The New York Attorney General has imposed a $450,000 fine on US Radiology Specialists, a large physician-owned radiology group, in the aftermath of a 2021 ransomware incident affecting nearly 200,000 patients, with a particular impact on approximately 93,000 New Yorkers. The settlement requires the radiology group to enhance its data security and network security practices, including the implementation of an IT asset management program, encryption of patient data, penetration testing, and the establishment of policies for the permanent deletion of patient data when no longer needed.

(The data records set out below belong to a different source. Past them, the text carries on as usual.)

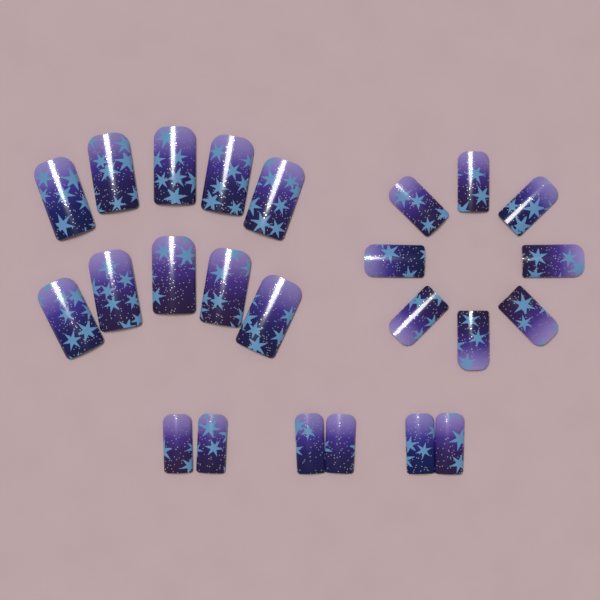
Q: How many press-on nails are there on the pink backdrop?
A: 24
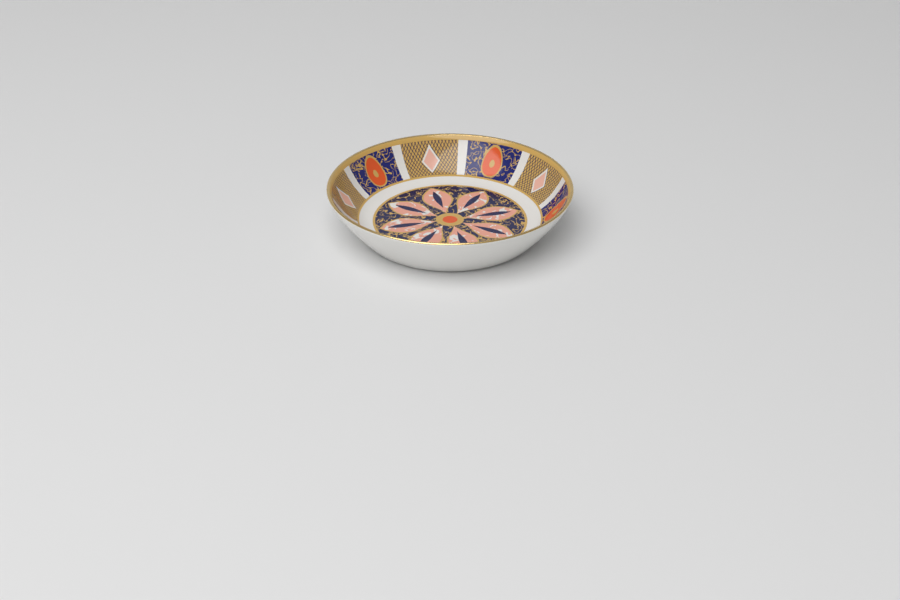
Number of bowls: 1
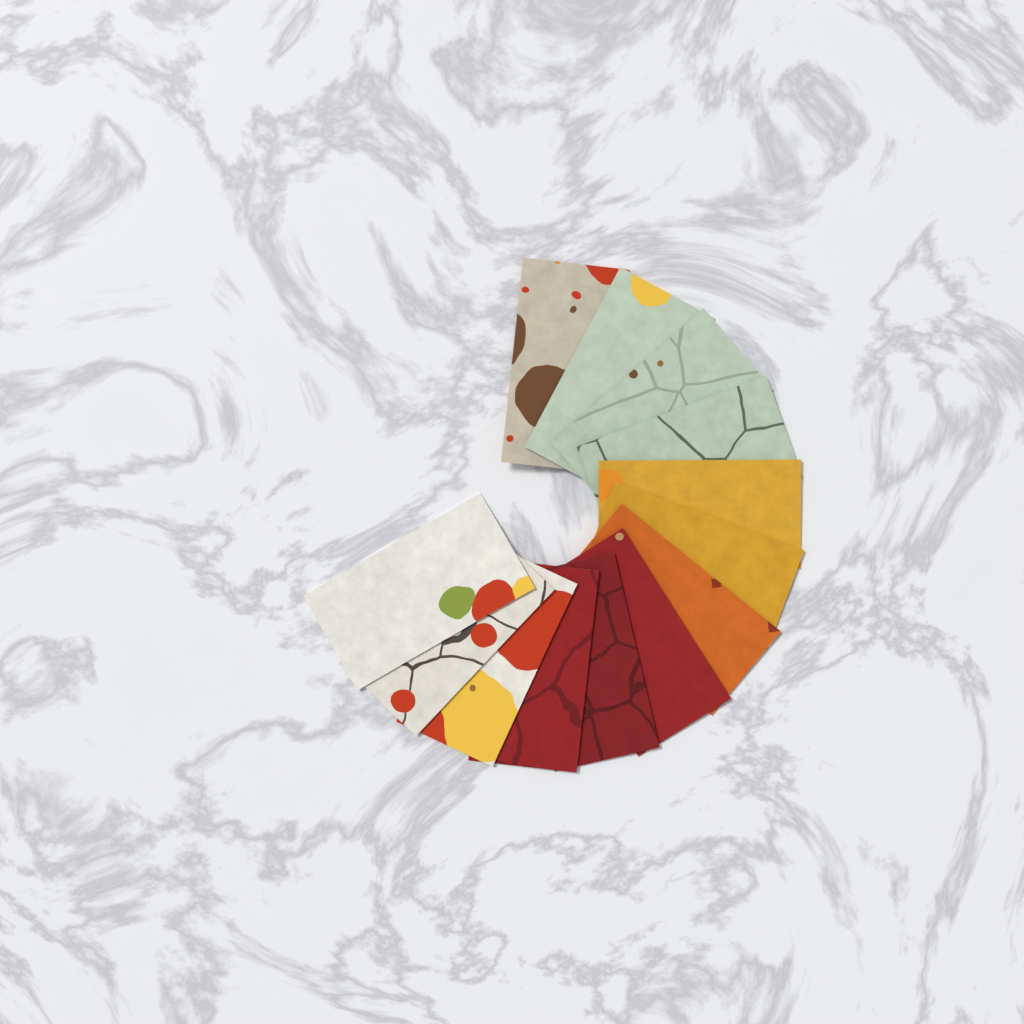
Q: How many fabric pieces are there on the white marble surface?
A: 13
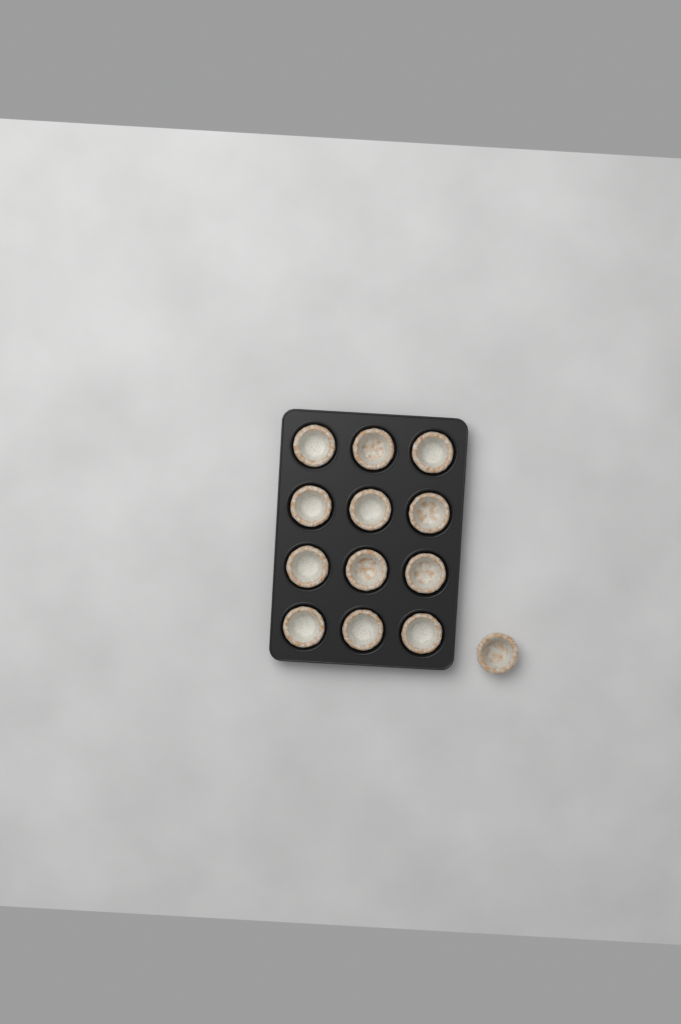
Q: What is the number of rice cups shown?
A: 13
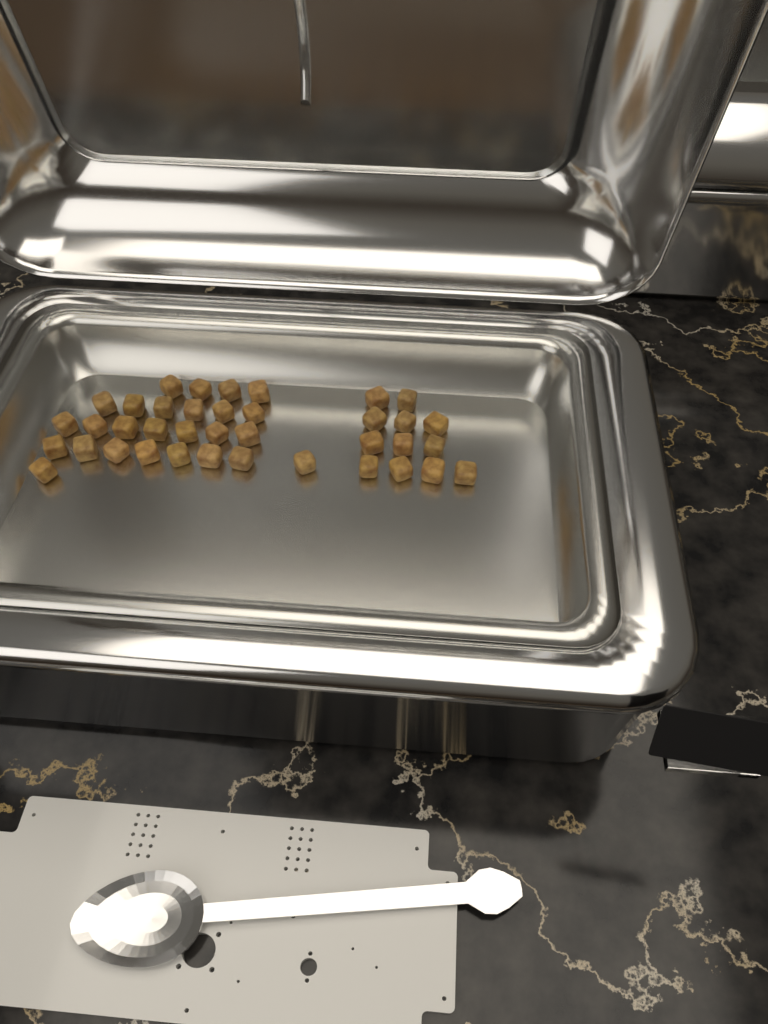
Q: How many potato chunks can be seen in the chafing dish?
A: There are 38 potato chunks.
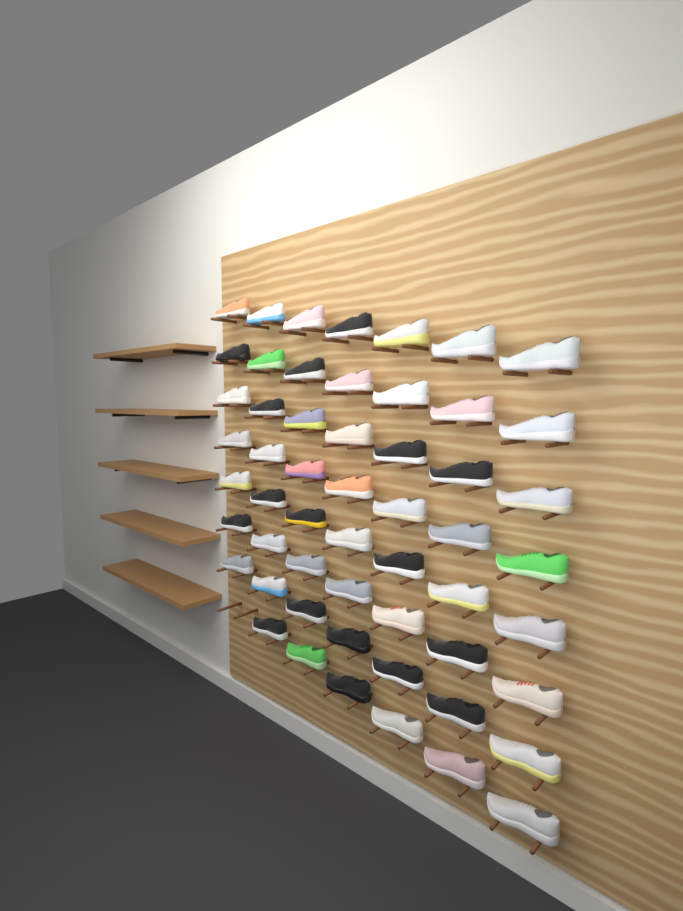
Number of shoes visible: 55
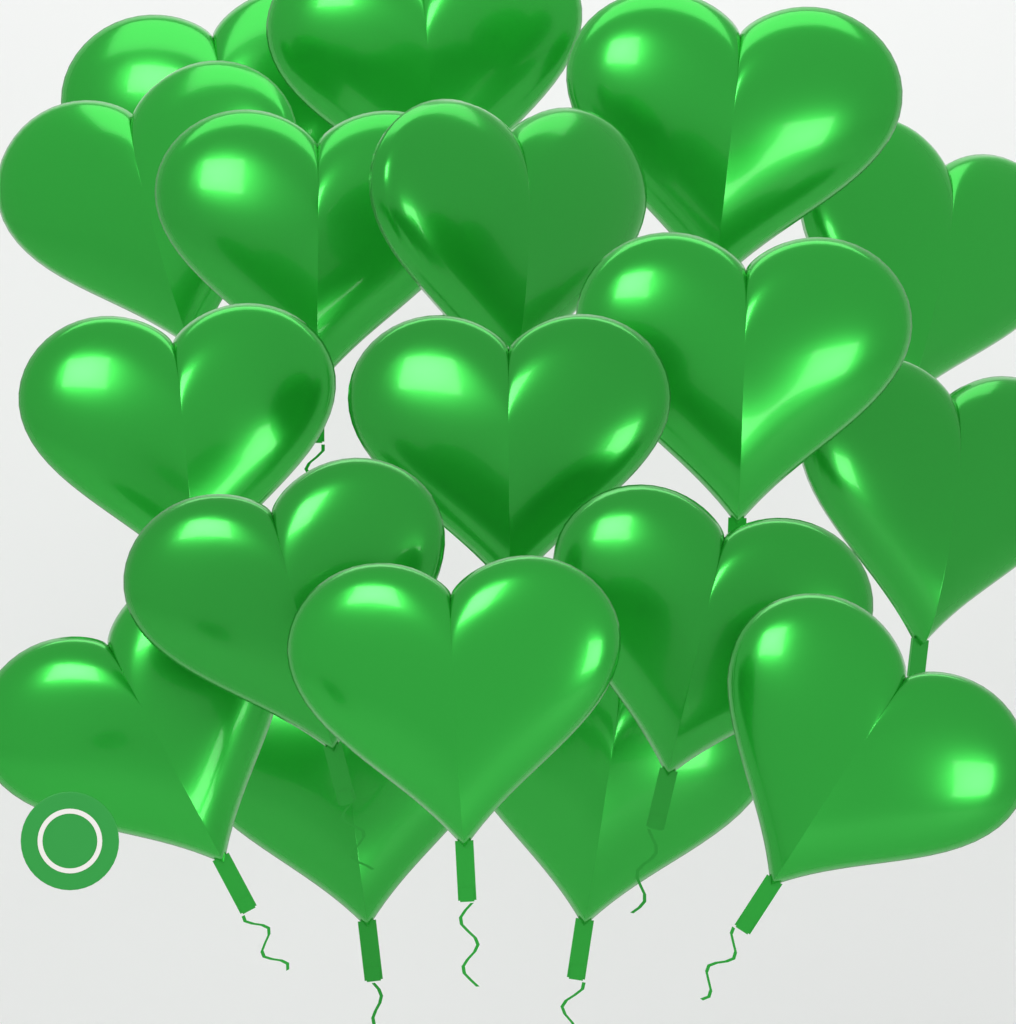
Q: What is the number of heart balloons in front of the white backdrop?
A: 18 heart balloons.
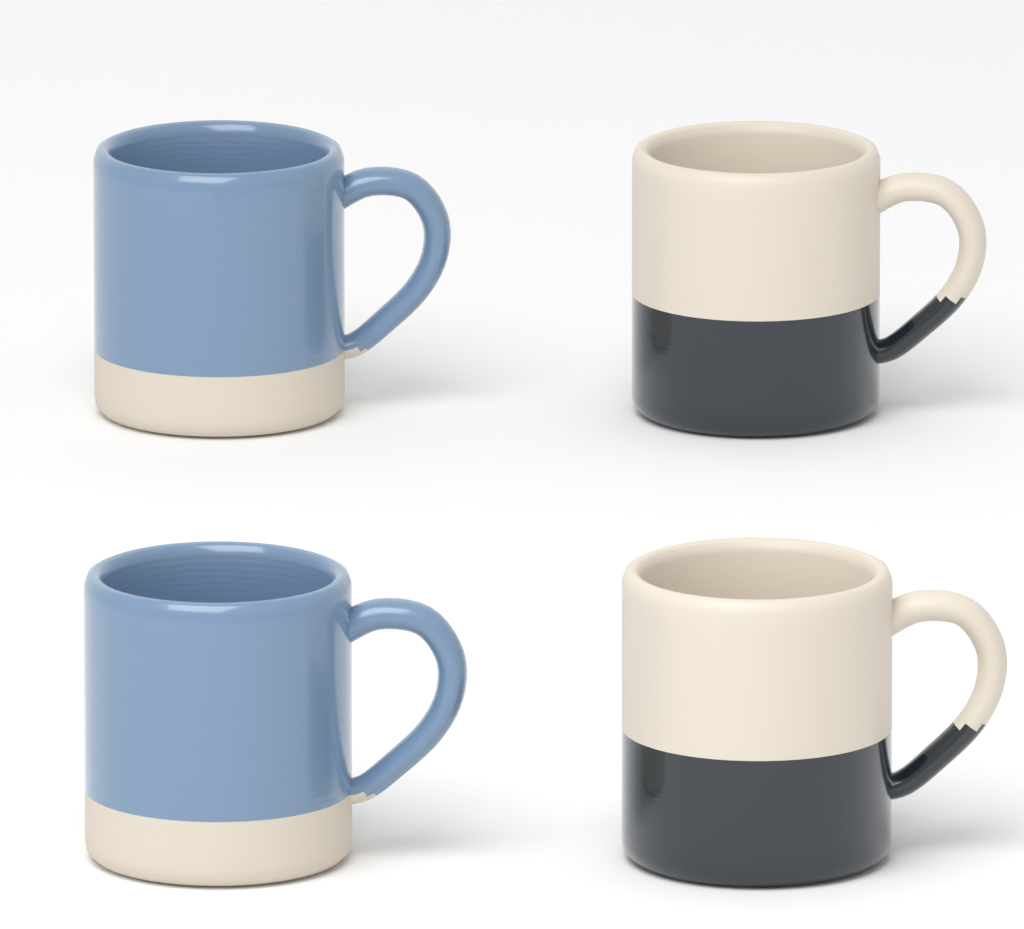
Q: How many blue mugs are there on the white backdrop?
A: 2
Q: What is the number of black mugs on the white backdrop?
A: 2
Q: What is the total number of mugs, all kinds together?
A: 4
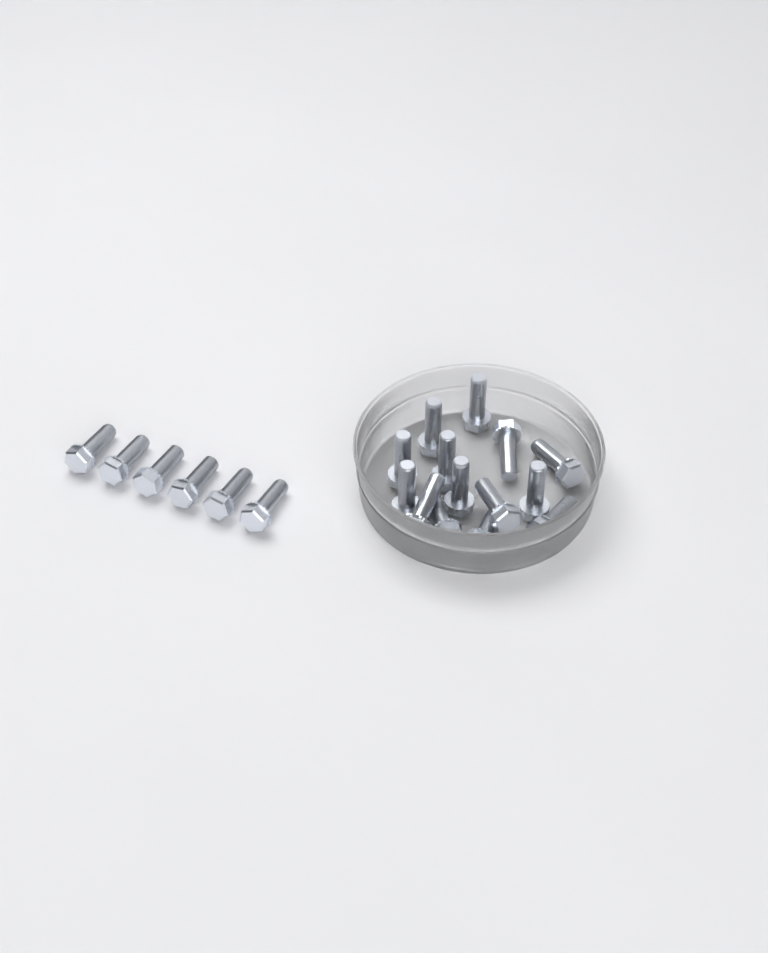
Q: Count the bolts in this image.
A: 20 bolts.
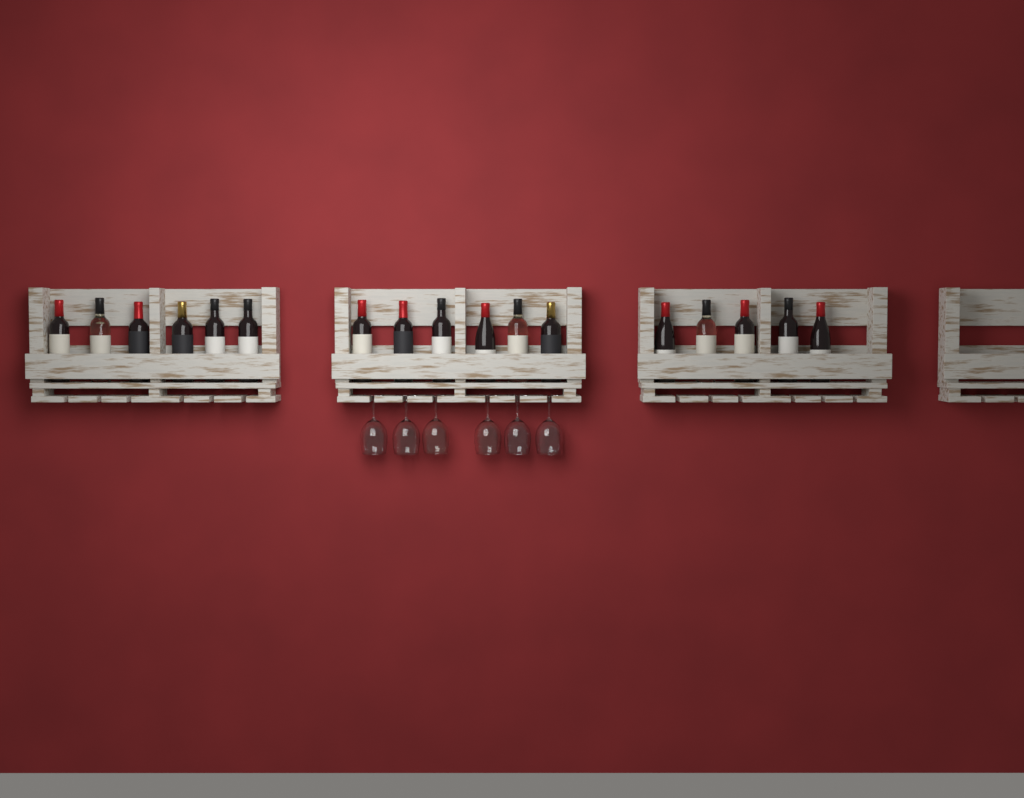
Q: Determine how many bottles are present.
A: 17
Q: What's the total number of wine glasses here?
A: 6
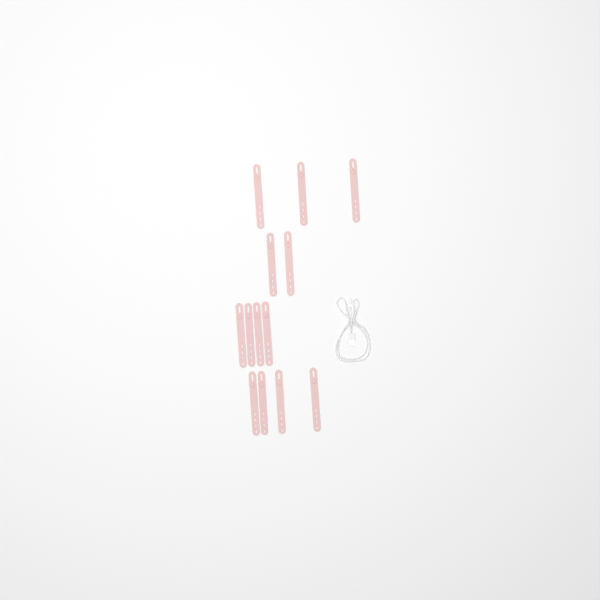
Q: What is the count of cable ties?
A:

Furthermore, the incident involved the exploitation of a zero-day vulnerability in the radiology group’s end-of-life SonicWall firewall, which was left unpatched despite a firmware patch being released by SonicWall in February 2021. The delayed replacement project allowed threat actors to access the firewall in December 2021, leading to the compromise of sensitive patient information.
Additionally, New York Attorney General Letitia James emphasized that US Radiology’s failure to protect patient data and vulnerability to attacks resulted from outdated equipment, urging all companies to prioritize necessary upgrades and security fixes in the face of escalating cyber threats. The breached data, protected under HIPAA, included names, birthdates, patient IDs, dates of service, provider names, types of radiology exams, diagnoses, and possibly health insurance ID numbers.
The settlement highlights the need for robust cybersecurity measures in the healthcare sector, and it follows the U.S. Department of Health and Human Services’ Office for Civil Rights’ recent HIPAA enforcement action against Doctor Management Group, which agreed to a $100,000 penalty and three years of compliance monitoring following a 2019 ransomware breach affecting nearly 206,700 individuals.